SOURCE DATA:
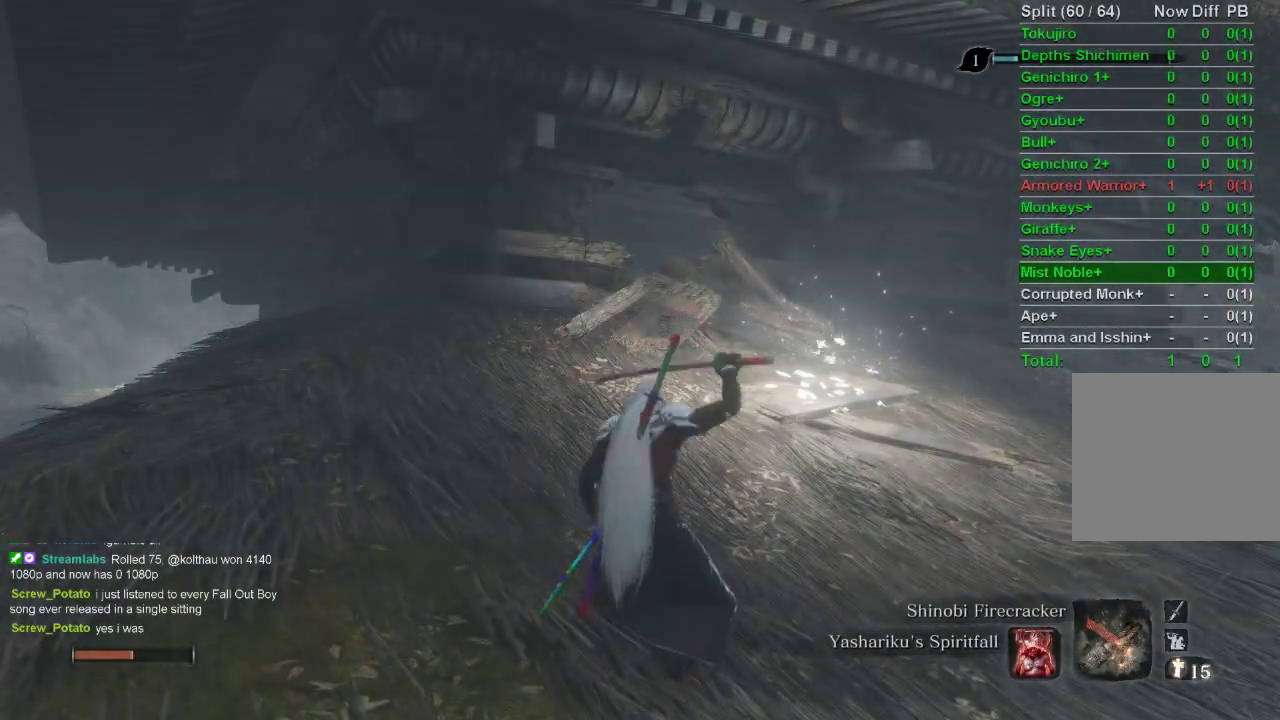
{"buttons": ["CIRCLE"], "left_stick": "up", "right_stick": "center", "events": []}
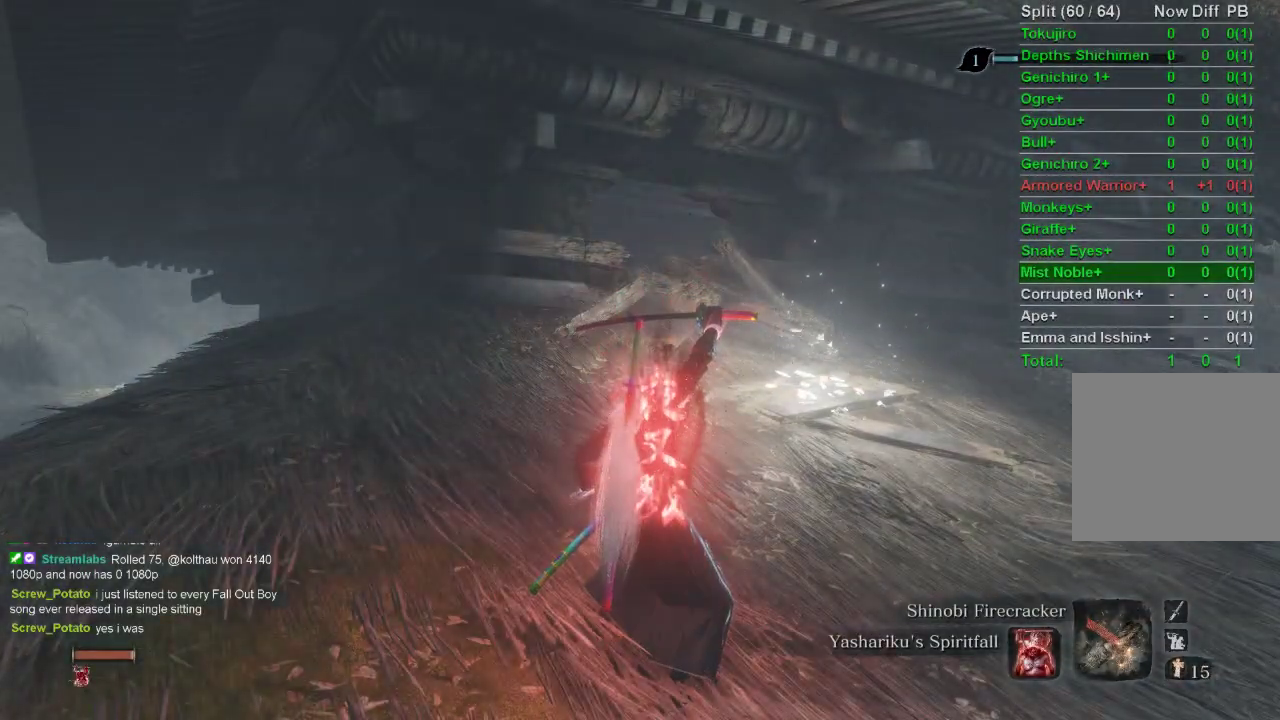
{"buttons": ["CIRCLE"], "left_stick": "up", "right_stick": "center", "events": []}
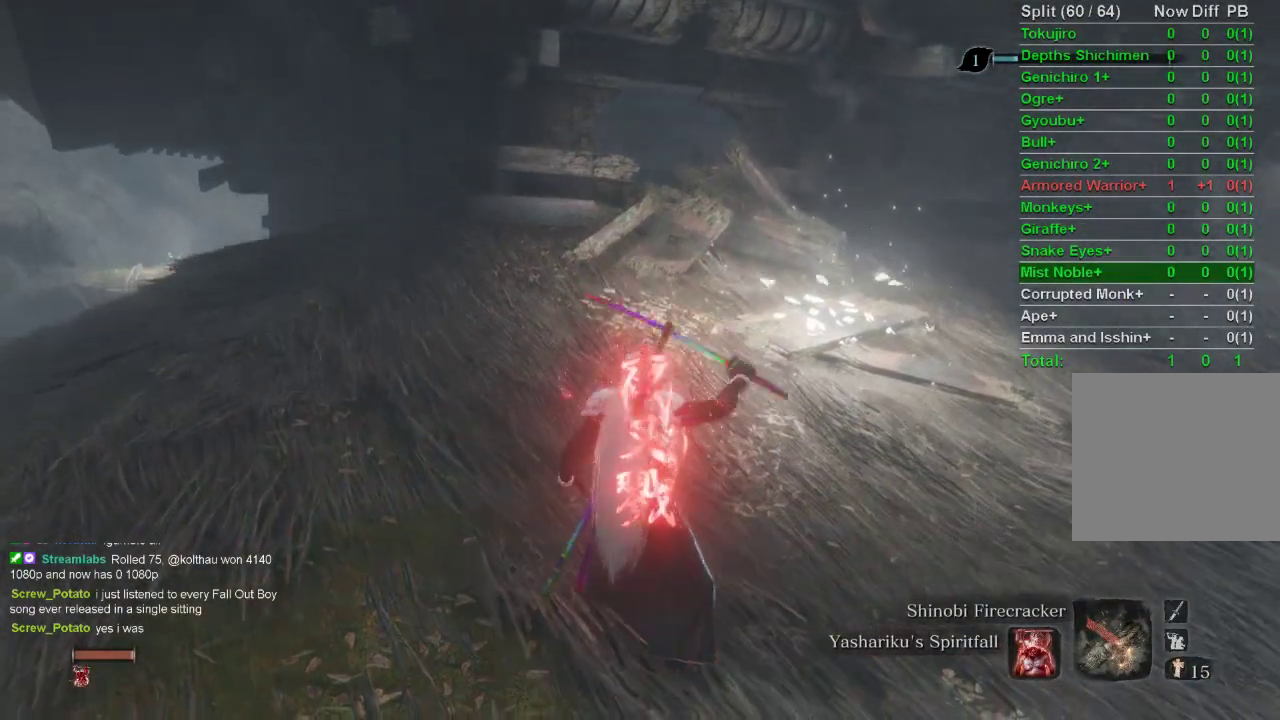
{"buttons": ["CIRCLE"], "left_stick": "up", "right_stick": "center", "events": []}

YOUR ASSIGNMENT: Please produce an exact copy of the listing, omitting the pictures.

THE ANSWER:
{"buttons": ["CIRCLE"], "left_stick": "up", "right_stick": "center", "events": []}
{"buttons": ["CIRCLE"], "left_stick": "up", "right_stick": "center", "events": []}
{"buttons": ["CIRCLE"], "left_stick": "up", "right_stick": "center", "events": []}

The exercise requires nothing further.